Delusional disorder is the diagnosis for persistent delusions lasting at least 1 month, in the absence of other psychotic features (no prominent hallucinations beyond those related to the delusion theme, no disorganized speech, no grossly disorganized behavior, no negative symptoms). Function in domains outside the delusion is largely preserved. The delusion is non-bizarre (plausible if untrue, though some patients have bizarre delusions).
DSM-5 subtypes based on delusional content: erotomanic (belief that another person is in love with the patient), grandiose (inflated self-importance, special powers), jealous (Othello syndrome — belief that partner is unfaithful, despite contrary evidence), persecutory (belief of being targeted, harassed, plotted against — most common), somatic (delusion about bodily function or appearance), mixed.
The clinical picture: the patient typically functions well in many life domains. They hold a stable job, maintain some relationships, manage finances, appear well-organized in casual encounter. The delusion is encapsulated — present but compartmentalized. They may present for legal problems (acting on persecutory beliefs), medical problems (somatic delusions driving repeated workups), or relationship problems (jealous delusions destroying marriages) rather than for "psychiatric" symptoms.
The challenges: patients rarely seek psychiatric care for the delusion itself — they don't think they have a delusion. Insight is typically poor for the specific belief, intact for other matters. Antipsychotic response is modest. Engagement in treatment is difficult given the patient's view that there is no problem with them. Many patients refuse psychiatric care entirely.

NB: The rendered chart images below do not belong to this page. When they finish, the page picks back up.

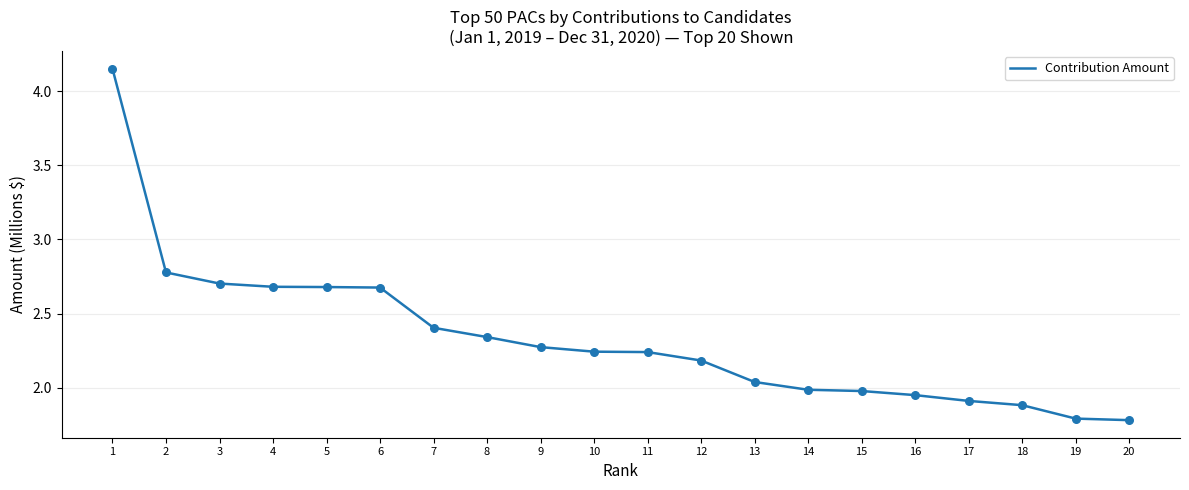

What is the change in value from 4 to 8?

-0.3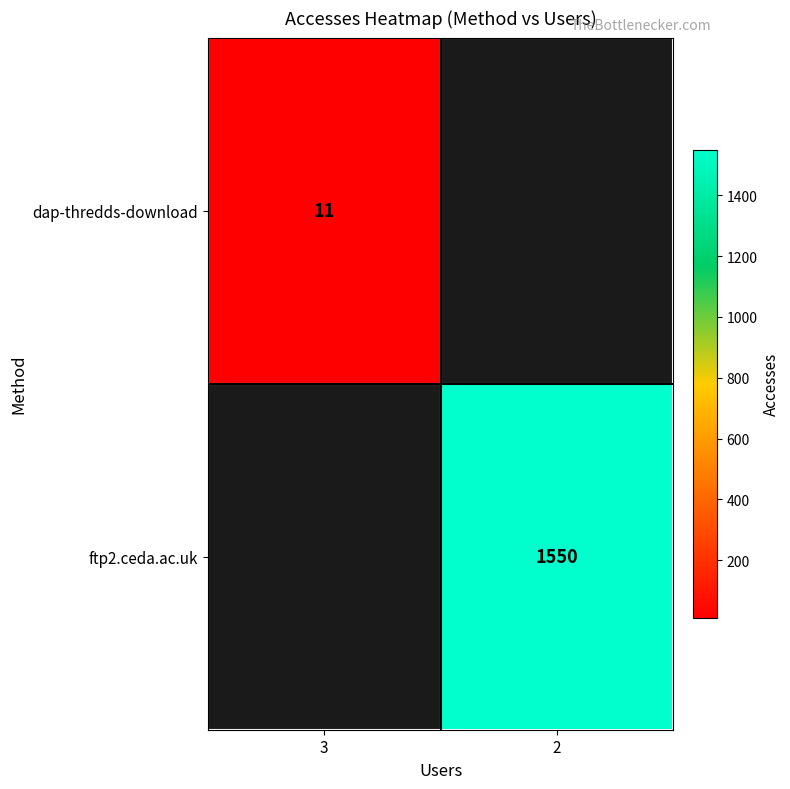

True or false: ftp2.ceda.ac.uk has a value of 1550 at 2.

True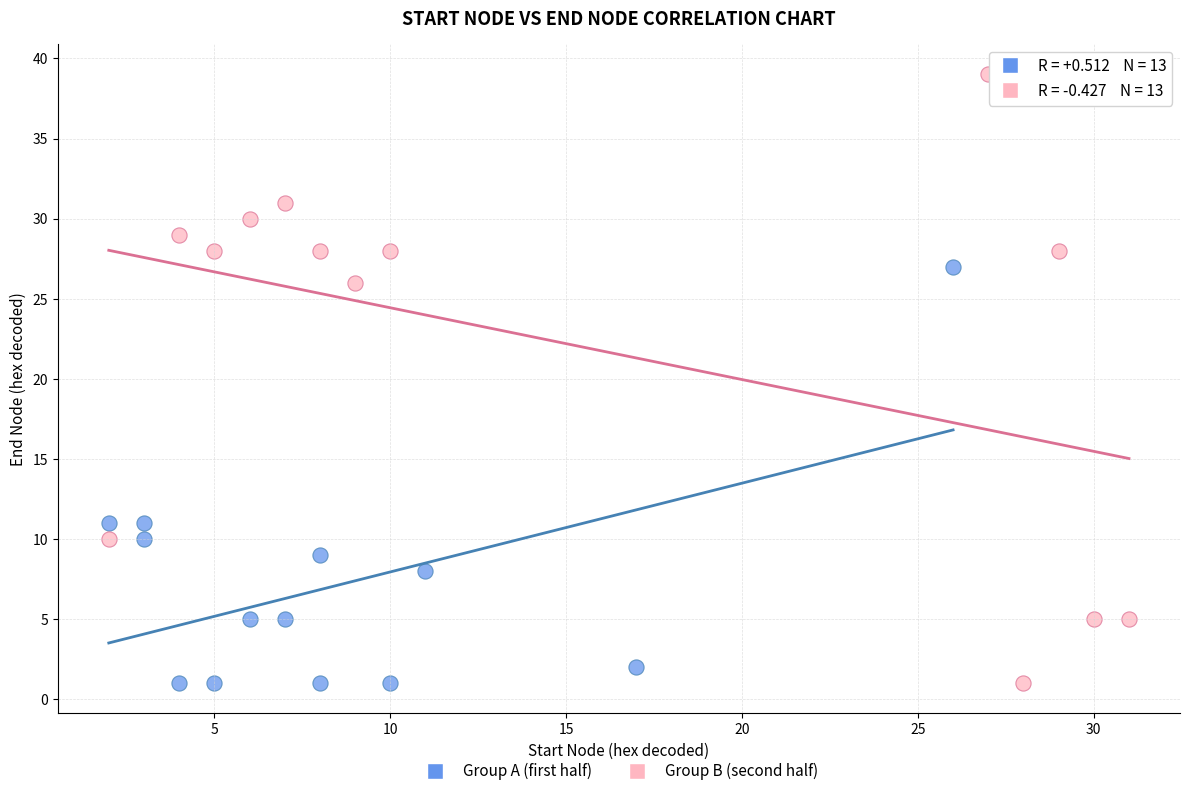

Which series has the widest spread of Y values?

Group B (second half)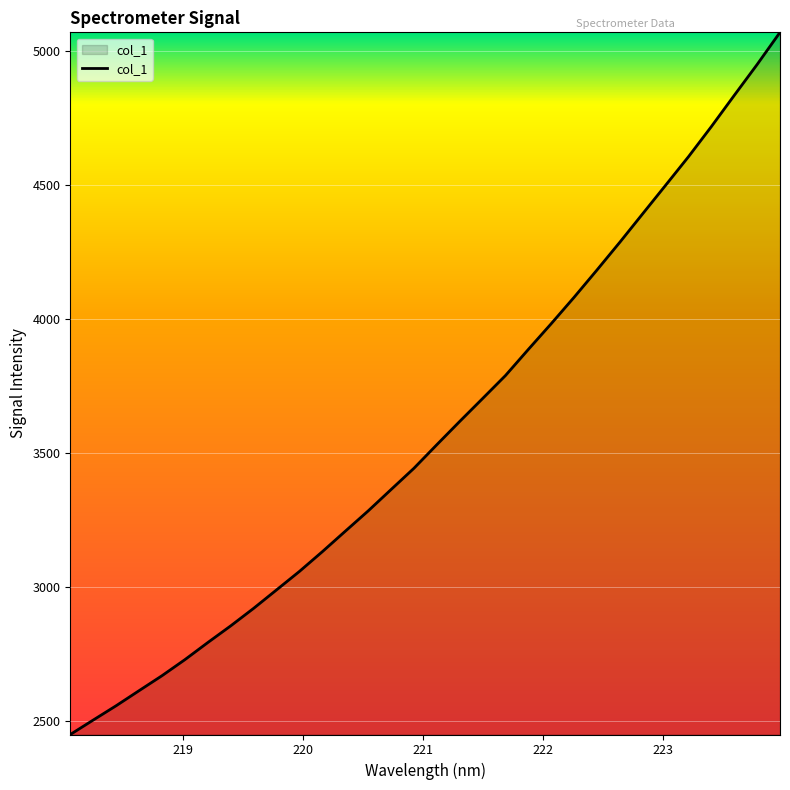

What is the smallest value displayed?

2450.6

Jealous subtype (Othello syndrome) deserves special attention because it carries elevated violence risk. The delusion of infidelity, combined with intense affective response and behavioral pursuit, has produced intimate partner violence and homicide. Risk assessment important. Also elevated in older patients with cognitive impairment — sometimes a presenting feature of dementia.
Treatment: antipsychotics modestly effective. Pimozide historically used for some delusional disorder patients (particularly somatic subtype). Atypical antipsychotics (risperidone, olanzapine) more common in modern practice. Treatment over months sometimes produces meaningful improvement. Engagement is often as important as medication — building enough trust to maintain ongoing care.
Differential considerations: distinguish from paranoid personality disorder (lifelong pervasive trait without specific systematized delusion), from schizophrenia (other psychotic features present, functional decline more pervasive), from substance-induced psychosis (toxicology), from medical/neurologic causes including dementia (cognitive testing, imaging if indicated).
When you encounter a patient with persistent encapsulated delusions and preserved function elsewhere, delusional disorder is the diagnosis. The treatment is challenging; the alliance-building and ongoing engagement often matter more than the specific medication choice. Patience and predictability win where confrontation loses.